Peut-on chez Spinoza identifier le falsifiable (ou le réfutable) et l'expérimental, voire l'empirique, comme le fait Popper ?

Il faut observer que Popper parle moins de science que d'énoncé scientifique falsifiable.

Le deuxième genre de connaissance est assimilé à la science telle que nous la connaissons aujourd'hui parce qu'il permet l'énonciation d'idées claires et distinctes (éventuellement accompagnées d'auxiliaires de l'imagination) qui relèvent de la Raison et suivent les idées adéquates de base que sont les notions communes. En revanche, les notions communes ne sont pas par elles-mêmes directement énonçables. Elles constituent l'expérimentation elle même en tant que production et saisie directe (sans inférence) de l'infini immanent. En cela elles ne sont pas falsifiables, elles se prouvent elles-mêmes, quoiqu'elles demeurent expérimentales.
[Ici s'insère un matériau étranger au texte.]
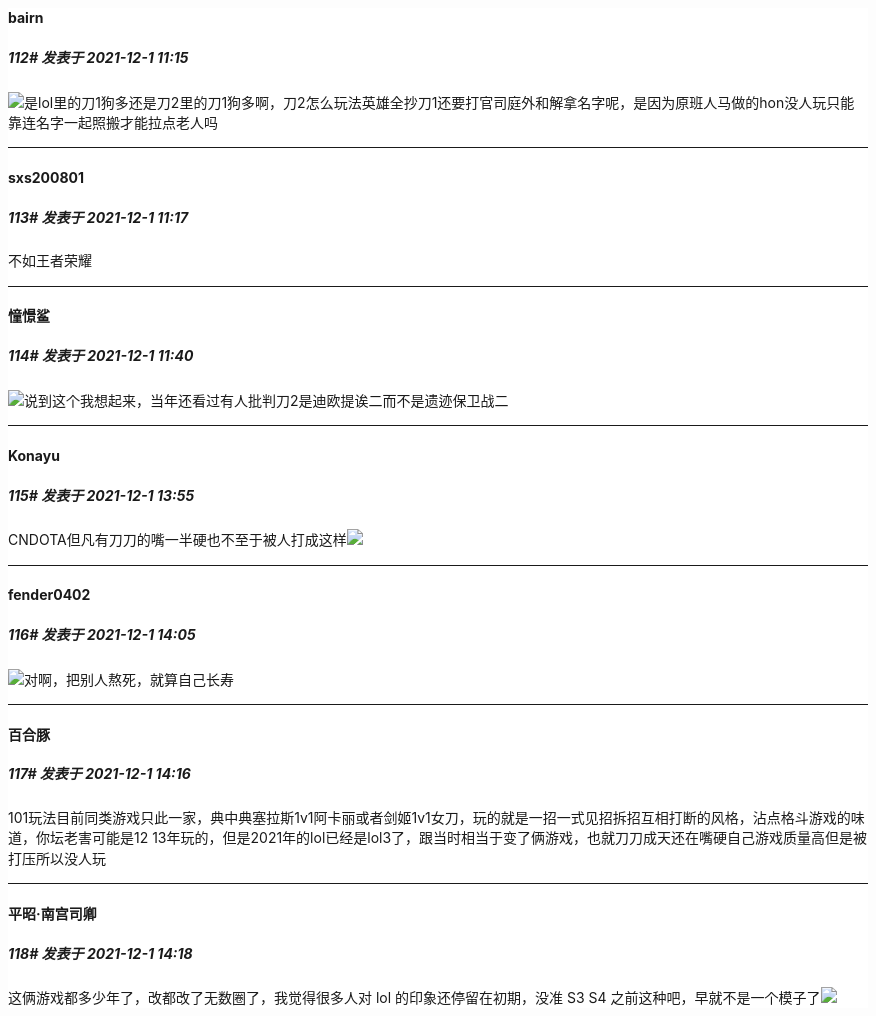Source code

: ####  bairn  
##### 112#       发表于 2021-12-1 11:15

<img src="https://static.saraba1st.com/image/smiley/face2017/220.png" referrerpolicy="no-referrer">是lol里的刀1狗多还是刀2里的刀1狗多啊，刀2怎么玩法英雄全抄刀1还要打官司庭外和解拿名字呢，是因为原班人马做的hon没人玩只能靠连名字一起照搬才能拉点老人吗

*****

####  sxs200801  
##### 113#       发表于 2021-12-1 11:17

不如王者荣耀



*****

####  憧憬鲨  
##### 114#       发表于 2021-12-1 11:40

<img src="https://static.saraba1st.com/image/smiley/face2017/067.png" referrerpolicy="no-referrer">说到这个我想起来，当年还看过有人批判刀2是迪欧提诶二而不是遗迹保卫战二



*****

####  Konayu  
##### 115#       发表于 2021-12-1 13:55

CNDOTA但凡有刀刀的嘴一半硬也不至于被人打成这样<img src="https://static.saraba1st.com/image/smiley/face2017/067.png" referrerpolicy="no-referrer">

*****

####  fender0402  
##### 116#       发表于 2021-12-1 14:05

<img src="https://static.saraba1st.com/image/smiley/face2017/065.png" referrerpolicy="no-referrer">对啊，把别人熬死，就算自己长寿



*****

####  百合豚  
##### 117#       发表于 2021-12-1 14:16

101玩法目前同类游戏只此一家，典中典塞拉斯1v1阿卡丽或者剑姬1v1女刀，玩的就是一招一式见招拆招互相打断的风格，沾点格斗游戏的味道，你坛老害可能是12 13年玩的，但是2021年的lol已经是lol3了，跟当时相当于变了俩游戏，也就刀刀成天还在嘴硬自己游戏质量高但是被打压所以没人玩

*****

####  平昭·南宫司卿  
##### 118#       发表于 2021-12-1 14:18

这俩游戏都多少年了，改都改了无数圈了，我觉得很多人对 lol 的印象还停留在初期，没准 S3 S4 之前这种吧，早就不是一个模子了<img src="https://static.saraba1st.com/image/smiley/face2017/018.png" referrerpolicy="no-referrer">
Le troisième genre de connaissance est du même type que les notions communes du deuxième genre de connaissance. Toutefois, contrairement à ce dernier, il est constitué uniquement de notions communes qui sont mises en ordre à partir de l'idée de Dieu et suivant l'être formel de l'étendue, c'est à dire comme une production continue, tandis que les notions communes du deuxième genre, quoiqu'elles saisissent également l'infinité de l'essence immanente, demeurent relativement partielles de sorte que l'on puisse en inférer des idées claires et distinctes (tout aussi adéquates) et des énoncés de la Raison. Dans cette mesure, le troisième genre de connaissance est infalsifiable, il n'est pas de l'ordre de l'énoncé, mais il demeure tout aussi expérimental que le deuxième.

Quant à la connaissance empirique, au sens de Locke, elle relèverait plutôt du premier genre de connaissance spinozien.